In a situation with far, far less real-world stakes, Justin Timberlake similarly tried out the retro image renovation bit when he went back to “SNL” last week for the first time in a decade. Despite some ahistorical X chat recently, it’s important to remember Timberlake was incredibly popular on the program. After a year of rough press following revelations from Britney Spears’ memoir, as well as a general reexamination of Timberlake’s early 2000s frat boy-esque behavior, it made sense he would choose a move from 2003 to help with his PR problems.

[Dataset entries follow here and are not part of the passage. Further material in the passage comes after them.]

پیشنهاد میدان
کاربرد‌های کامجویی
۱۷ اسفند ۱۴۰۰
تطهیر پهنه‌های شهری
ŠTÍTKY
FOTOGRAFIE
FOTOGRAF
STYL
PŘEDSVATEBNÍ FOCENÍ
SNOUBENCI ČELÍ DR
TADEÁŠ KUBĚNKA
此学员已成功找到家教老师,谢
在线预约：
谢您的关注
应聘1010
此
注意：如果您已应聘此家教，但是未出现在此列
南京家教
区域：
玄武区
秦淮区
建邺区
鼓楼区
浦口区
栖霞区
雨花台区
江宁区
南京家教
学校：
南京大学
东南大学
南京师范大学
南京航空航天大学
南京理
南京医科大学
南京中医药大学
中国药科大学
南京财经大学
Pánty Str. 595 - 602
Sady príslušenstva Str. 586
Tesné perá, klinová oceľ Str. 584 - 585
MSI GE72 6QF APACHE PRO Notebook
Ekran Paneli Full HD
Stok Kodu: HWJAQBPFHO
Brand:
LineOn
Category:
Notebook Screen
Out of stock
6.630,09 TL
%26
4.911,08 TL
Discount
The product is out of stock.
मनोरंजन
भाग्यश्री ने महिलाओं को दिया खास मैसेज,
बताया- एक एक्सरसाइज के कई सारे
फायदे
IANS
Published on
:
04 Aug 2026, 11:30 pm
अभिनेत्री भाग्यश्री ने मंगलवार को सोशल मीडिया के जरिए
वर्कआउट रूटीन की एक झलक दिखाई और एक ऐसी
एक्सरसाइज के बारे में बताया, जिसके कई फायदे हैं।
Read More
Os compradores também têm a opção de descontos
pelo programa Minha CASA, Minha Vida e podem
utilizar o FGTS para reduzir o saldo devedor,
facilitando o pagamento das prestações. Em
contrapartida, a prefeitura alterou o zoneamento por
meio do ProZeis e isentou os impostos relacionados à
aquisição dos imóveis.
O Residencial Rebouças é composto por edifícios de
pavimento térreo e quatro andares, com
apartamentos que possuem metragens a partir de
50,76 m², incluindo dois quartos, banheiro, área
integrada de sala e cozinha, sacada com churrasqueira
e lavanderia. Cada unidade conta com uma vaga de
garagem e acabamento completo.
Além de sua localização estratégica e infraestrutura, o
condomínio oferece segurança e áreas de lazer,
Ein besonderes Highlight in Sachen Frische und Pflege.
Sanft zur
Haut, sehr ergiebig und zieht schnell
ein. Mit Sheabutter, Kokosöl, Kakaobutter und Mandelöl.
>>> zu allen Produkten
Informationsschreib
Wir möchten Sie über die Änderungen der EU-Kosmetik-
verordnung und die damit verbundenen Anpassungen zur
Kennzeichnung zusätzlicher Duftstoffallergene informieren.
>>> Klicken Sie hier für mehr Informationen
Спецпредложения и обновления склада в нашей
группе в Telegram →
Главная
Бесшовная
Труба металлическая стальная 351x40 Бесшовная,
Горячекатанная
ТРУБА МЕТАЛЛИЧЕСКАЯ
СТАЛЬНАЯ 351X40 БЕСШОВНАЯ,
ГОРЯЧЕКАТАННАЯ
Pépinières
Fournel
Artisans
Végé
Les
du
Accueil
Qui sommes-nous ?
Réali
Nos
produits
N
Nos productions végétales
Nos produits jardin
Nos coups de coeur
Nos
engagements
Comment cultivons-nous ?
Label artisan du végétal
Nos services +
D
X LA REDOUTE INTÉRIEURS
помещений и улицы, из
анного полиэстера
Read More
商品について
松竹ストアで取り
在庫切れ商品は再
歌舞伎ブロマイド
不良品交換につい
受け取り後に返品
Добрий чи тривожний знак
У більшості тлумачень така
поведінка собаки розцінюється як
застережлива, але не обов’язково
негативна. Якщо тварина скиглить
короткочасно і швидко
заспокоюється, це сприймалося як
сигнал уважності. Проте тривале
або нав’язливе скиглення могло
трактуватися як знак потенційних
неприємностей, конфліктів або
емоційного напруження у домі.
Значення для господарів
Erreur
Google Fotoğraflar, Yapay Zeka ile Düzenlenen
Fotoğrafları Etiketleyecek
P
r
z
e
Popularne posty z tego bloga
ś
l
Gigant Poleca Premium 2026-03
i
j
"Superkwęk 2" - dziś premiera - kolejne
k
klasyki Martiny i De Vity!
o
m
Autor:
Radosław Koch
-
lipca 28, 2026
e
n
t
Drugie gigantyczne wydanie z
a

But it’s not the early 2000s anymore, and that’s why Timberlake’s appearance (he was the musical guest, but also appeared in sketches) was met with a collective shrug.

It almost seems like “SNL” itself is aware of this buzz problem and that’s why they are making desperate, attention-seeking decisions. Mere moments after the Haley cameo, the show announced that the next host would be stand up Shane Gillis. You know, Shane Gillis! The comedian “SNL” hired and then immediately fired as a cast member before his first appearance in 2019 for making repeated racist comments. And for what? So Gillis can be welcomed back into the fold and “SNL” can tell itself it’s edgy? It’s not that the NBC program needs to stay away from perceived right-wing individuals. But it sure seems like a move designed to gin up controversy at a moment where the show seems particularly concerned about its own cultural relevance.

One ill-advised Haley cameo does not a failure make. But the landscape has changed. These days, the show’s headlines are more often for moments like Bowen Yang appearing to keep his distance onstage from Dave Chappelle than for some incisive commentary or even just an LOL sketch. With any more desperate swings like this, don’t be surprised if audiences do something worse than keep their own distance — they may just stop caring.